- _Consignes_:
1. Répondez à ces questions sur le passage sur les écoquartiers :
(a) Qu'est-ce qui peut évoluer vers la durabilité ?
(b) À travers quoi, en particulier, faut-il comprendre les mécanismes sous-jacents au système urbain ?
(c) Outre les dysfonctionnements et leurs causes, que faut-il identifier pour améliorer la situation observée ?
2. Recopiez le passage sur les écoquartiers, tout ce qui va de « La mise en œuvre » jusqu'à « la situation observée. ».
3. En une à trois phrases, expliquez pourquoi la mise en œuvre d'écoquartiers est extrêmement complexe selon le passage sur les écoquartiers.

La mise en œuvre d'écoquartiers est extrêmement complexe étant qu'elle implique d'intégrer un certain nombre de thématiques et critères fortement interdépendants. L'évolution d'un quartier ou d'un projet de quartier vers la durabilité implique au préalable de comprendre les mécanismes sous-jacents au système urbain, en particulier à travers les relations causales entre les phénomènes, d'identifier les dysfonctionnements, en localiser les causes ainsi que les leviers d'action pour améliorer la situation observée.

- _Données présentées_:
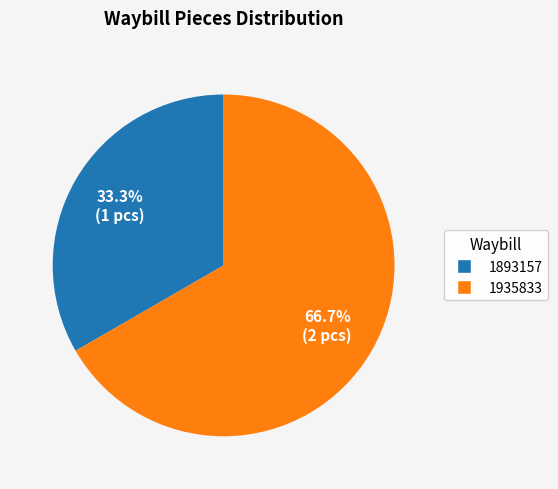

What is the largest slice in the pie chart?

1935833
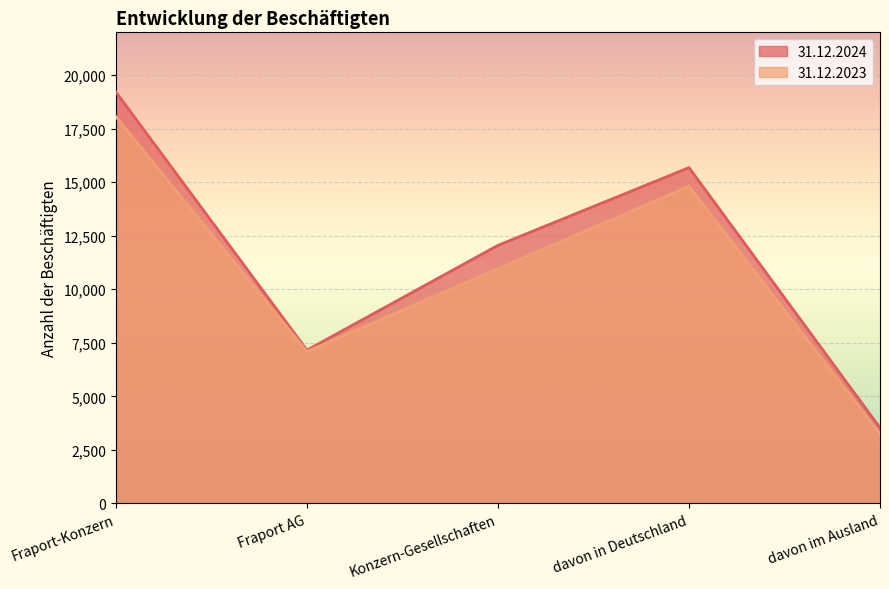

How many interior local valleys does the 31.12.2023 series have?

1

- _Réponses_:
1.
(a) Un quartier ou un projet de quartier.
(b) À travers les relations causales entre les phénomènes.
(c) Les leviers d'action.

2.
La mise en œuvre d'écoquartiers est extrêmement complexe étant qu'elle implique d'intégrer un certain nombre de thématiques et critères fortement interdépendants. L'évolution d'un quartier ou d'un projet de quartier vers la durabilité implique au préalable de comprendre les mécanismes sous-jacents au système urbain, en particulier à travers les relations causales entre les phénomènes, d'identifier les dysfonctionnements, en localiser les causes ainsi que les leviers d'action pour améliorer la situation observée.

3. La mise en œuvre d'écoquartiers est extrêmement complexe parce qu'elle implique d'intégrer un certain nombre de thématiques et de critères fortement interdépendants.